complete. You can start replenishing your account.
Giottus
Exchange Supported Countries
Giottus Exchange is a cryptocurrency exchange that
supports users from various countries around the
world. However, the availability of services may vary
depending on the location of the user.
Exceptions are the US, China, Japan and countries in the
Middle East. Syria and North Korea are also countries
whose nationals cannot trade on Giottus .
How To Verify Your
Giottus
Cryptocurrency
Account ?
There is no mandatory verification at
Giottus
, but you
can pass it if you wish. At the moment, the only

-- What is being asked --
Starting at the beginning of the entries and going on through the line with "How To Verify Your", swap "location" for "region" and change nothing else. Give back only those lines.

-- Response to the exercise --
complete. You can start replenishing your account.
Giottus
Exchange Supported Countries
Giottus Exchange is a cryptocurrency exchange that
supports users from various countries around the
world. However, the availability of services may vary
depending on the region of the user.
Exceptions are the US, China, Japan and countries in the
Middle East. Syria and North Korea are also countries
whose nationals cannot trade on Giottus .
How To Verify Your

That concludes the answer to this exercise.